JOB: Print the data exactly, leaving nothing out.

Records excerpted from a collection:
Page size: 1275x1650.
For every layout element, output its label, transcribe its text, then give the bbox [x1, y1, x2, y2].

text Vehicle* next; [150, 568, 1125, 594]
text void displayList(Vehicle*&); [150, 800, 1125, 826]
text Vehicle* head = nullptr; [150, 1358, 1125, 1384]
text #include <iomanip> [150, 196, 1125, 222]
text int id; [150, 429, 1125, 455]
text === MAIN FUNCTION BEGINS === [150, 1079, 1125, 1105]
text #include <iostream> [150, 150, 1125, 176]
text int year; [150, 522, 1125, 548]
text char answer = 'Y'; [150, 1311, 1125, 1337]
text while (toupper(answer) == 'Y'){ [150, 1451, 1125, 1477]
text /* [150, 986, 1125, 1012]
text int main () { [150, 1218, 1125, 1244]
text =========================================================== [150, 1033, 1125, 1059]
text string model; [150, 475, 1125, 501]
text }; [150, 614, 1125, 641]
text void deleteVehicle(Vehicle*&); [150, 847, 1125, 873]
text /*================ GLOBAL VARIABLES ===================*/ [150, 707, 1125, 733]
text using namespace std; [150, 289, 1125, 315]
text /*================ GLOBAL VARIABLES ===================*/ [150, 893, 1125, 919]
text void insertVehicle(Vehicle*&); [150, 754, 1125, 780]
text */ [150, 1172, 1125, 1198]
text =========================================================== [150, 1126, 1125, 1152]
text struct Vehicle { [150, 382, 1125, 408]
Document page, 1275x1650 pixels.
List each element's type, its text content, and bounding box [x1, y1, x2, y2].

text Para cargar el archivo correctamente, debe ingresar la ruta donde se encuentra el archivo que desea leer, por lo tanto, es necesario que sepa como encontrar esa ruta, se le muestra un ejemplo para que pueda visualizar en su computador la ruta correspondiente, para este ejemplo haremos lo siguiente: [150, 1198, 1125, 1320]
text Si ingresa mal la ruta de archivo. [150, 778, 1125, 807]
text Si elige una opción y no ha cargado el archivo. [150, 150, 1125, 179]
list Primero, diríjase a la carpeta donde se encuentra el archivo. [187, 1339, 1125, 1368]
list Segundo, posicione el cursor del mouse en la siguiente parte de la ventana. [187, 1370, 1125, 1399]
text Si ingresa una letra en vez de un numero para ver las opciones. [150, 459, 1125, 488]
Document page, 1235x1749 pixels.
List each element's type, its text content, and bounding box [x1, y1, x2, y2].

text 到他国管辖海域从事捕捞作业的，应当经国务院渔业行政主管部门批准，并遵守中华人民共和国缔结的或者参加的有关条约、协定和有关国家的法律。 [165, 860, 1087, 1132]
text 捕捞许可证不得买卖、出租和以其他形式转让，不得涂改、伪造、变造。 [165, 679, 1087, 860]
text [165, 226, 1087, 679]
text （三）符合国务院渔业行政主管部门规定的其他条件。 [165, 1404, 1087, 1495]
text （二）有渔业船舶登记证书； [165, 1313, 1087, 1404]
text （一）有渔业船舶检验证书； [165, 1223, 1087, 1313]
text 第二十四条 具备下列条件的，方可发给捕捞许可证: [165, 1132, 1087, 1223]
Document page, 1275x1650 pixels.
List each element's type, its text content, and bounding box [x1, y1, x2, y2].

SOLUTION TO THE PROBLEM:
Page size: 1275x1650.
For every layout element, output its label, transcribe its text, then give the bbox [x1, y1, x2, y2].

text Vehicle* next; [150, 568, 1125, 594]
text void displayList(Vehicle*&); [150, 800, 1125, 826]
text Vehicle* head = nullptr; [150, 1358, 1125, 1384]
text #include <iomanip> [150, 196, 1125, 222]
text int id; [150, 429, 1125, 455]
text === MAIN FUNCTION BEGINS === [150, 1079, 1125, 1105]
text #include <iostream> [150, 150, 1125, 176]
text int year; [150, 522, 1125, 548]
text char answer = 'Y'; [150, 1311, 1125, 1337]
text while (toupper(answer) == 'Y'){ [150, 1451, 1125, 1477]
text /* [150, 986, 1125, 1012]
text int main () { [150, 1218, 1125, 1244]
text =========================================================== [150, 1033, 1125, 1059]
text string model; [150, 475, 1125, 501]
text }; [150, 614, 1125, 641]
text void deleteVehicle(Vehicle*&); [150, 847, 1125, 873]
text /*================ GLOBAL VARIABLES ===================*/ [150, 707, 1125, 733]
text using namespace std; [150, 289, 1125, 315]
text /*================ GLOBAL VARIABLES ===================*/ [150, 893, 1125, 919]
text void insertVehicle(Vehicle*&); [150, 754, 1125, 780]
text */ [150, 1172, 1125, 1198]
text =========================================================== [150, 1126, 1125, 1152]
text struct Vehicle { [150, 382, 1125, 408]
Document page, 1275x1650 pixels.
List each element's type, its text content, and bounding box [x1, y1, x2, y2].

text Para cargar el archivo correctamente, debe ingresar la ruta donde se encuentra el archivo que desea leer, por lo tanto, es necesario que sepa como encontrar esa ruta, se le muestra un ejemplo para que pueda visualizar en su computador la ruta correspondiente, para este ejemplo haremos lo siguiente: [150, 1198, 1125, 1320]
text Si ingresa mal la ruta de archivo. [150, 778, 1125, 807]
text Si elige una opción y no ha cargado el archivo. [150, 150, 1125, 179]
list Primero, diríjase a la carpeta donde se encuentra el archivo. [187, 1339, 1125, 1368]
list Segundo, posicione el cursor del mouse en la siguiente parte de la ventana. [187, 1370, 1125, 1399]
text Si ingresa una letra en vez de un numero para ver las opciones. [150, 459, 1125, 488]
Document page, 1235x1749 pixels.
List each element's type, its text content, and bounding box [x1, y1, x2, y2].

text 到他国管辖海域从事捕捞作业的，应当经国务院渔业行政主管部门批准，并遵守中华人民共和国缔结的或者参加的有关条约、协定和有关国家的法律。 [165, 860, 1087, 1132]
text 捕捞许可证不得买卖、出租和以其他形式转让，不得涂改、伪造、变造。 [165, 679, 1087, 860]
text [165, 226, 1087, 679]
text （三）符合国务院渔业行政主管部门规定的其他条件。 [165, 1404, 1087, 1495]
text （二）有渔业船舶登记证书； [165, 1313, 1087, 1404]
text （一）有渔业船舶检验证书； [165, 1223, 1087, 1313]
text 第二十四条 具备下列条件的，方可发给捕捞许可证: [165, 1132, 1087, 1223]
Document page, 1275x1650 pixels.
List each element's type, its text content, and bounding box [x1, y1, x2, y2].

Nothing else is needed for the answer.